Tuesday, January 29, 2019

Review: Jon Ronson's Last Days of August

Jon Ronson crafts a near-perfect retelling of a complicated tragedy.

On December 5th, 2017, the body of adult film star August Ames was found hanging in a public park. Despite being well-liked in the industry, Ames had attracted a Twitter “pile-on” in the 24 hours preceding her death after retweeting a refusal to work with gay or “crossover” male talent. The story seemed tailor-made for Jon Ronson, both the author of So You’ve Been Publicly Shamed and the host of Audible’s porn industry podcast The Butterfly Effect.

And that’s as far as simplicity gets you.

In his new Audible offering The Last Days of August, Ronson almost immediately reveals that nothing about August Ames provides an easy answer. She’d been publicly humiliated...but was dead for hours before the worst of it was posted. She wrote of being traumatized by a scene she’d recently done…of which self-described close friends disputed her recounting, and the Ronson couldn’t confirm. Her marriage to “controlling” industry player Kevin Moore, not his first mental-health-crisis-plagued significant other, was on the rocks...but no accusation sticks except his own admission of glaring but human flaws. There is no easy resolution, no pat moral to an ugly story; Ronson even undercuts his own chance at an attention-grabbing but dishonest twist, announcing early on that he will not spin a “murder mystery” from industry rumors about Moore.

While Ronson’s professional expertise doesn’t dovetail with the details in the way one might expect, it’s a perfect match for his faux-naif style; Ronson becomes a character, and the telling bleeds into the story. Moore’s nuances and contradictions play out over Ronson’s stories of his frequent swings from aggressive to open to distant, while his reputation in the industry is woven together from a furious midnight-oil cold-call from a business partner, glowing testimony from former collaborators, and a trip down the warpath with an old colleague (who comes with his own unresolved history) and a reclusive ex-wife.

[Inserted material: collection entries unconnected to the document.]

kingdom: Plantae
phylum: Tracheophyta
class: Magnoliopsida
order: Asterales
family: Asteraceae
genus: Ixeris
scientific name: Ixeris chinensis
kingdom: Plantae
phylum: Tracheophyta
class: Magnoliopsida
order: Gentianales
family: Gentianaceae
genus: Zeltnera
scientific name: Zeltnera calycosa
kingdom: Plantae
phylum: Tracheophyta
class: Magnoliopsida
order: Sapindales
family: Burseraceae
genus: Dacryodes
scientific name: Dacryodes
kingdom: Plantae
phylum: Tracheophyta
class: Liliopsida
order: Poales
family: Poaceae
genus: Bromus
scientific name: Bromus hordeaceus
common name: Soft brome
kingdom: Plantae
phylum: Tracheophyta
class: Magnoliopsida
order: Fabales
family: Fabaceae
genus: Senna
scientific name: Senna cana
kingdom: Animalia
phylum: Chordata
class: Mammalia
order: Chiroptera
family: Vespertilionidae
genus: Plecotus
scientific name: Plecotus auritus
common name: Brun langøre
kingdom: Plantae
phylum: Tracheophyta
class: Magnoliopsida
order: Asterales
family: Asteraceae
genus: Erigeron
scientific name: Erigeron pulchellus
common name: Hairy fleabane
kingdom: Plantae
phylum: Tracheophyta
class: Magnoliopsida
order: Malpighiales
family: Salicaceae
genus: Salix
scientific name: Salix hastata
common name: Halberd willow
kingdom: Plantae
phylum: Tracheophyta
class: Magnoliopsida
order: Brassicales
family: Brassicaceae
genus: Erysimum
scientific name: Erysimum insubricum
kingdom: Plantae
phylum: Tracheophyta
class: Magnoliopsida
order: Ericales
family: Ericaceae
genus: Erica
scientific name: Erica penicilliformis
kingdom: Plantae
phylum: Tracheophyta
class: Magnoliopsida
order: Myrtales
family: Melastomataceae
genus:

Ronson also wisely uses the murkiness of the August Ames tragedy as a mirror for the industry itself: a seeming refuge for outcasts and a haven of progressivism undercut by bare-knuckle industry politics and a willingness to ignore elephants in the room. The ringleader of the pile-on, actress Jessica Drake, is clearly shattered by its consequences, and she’s believable when she says she only meant to take a stand for equality; Ames’s friends point out that her contract, an industry rarity, allows Drake a far more expansive “no list” of performers non grata, the gatekeeping mechanism Ames was trying to exercise. Meanwhile, in the wake of his wife’s death, Moore (whose control over his wives’ “no lists” is an unresolved question) tries to create an “it gets better” video series for struggling porn talent, only to discover he can’t find a porn star who’s adjusted to the mental health issues common in its talent pool. Ronson also makes an illuminating note during an awards-show in memoriam highlighting his subject’s death: her death at 23 is not notable among that year’s departed stars, the oldest of whom was 35.

That Ronson abandons any easy conclusion enriches rather than detracts from his fantastic retelling. We’re left with a unanimously recognized tragedy, a pile of unanswered questions, and a sobering look at an industry defined by easy pleasure and the real pain that oils its machinery.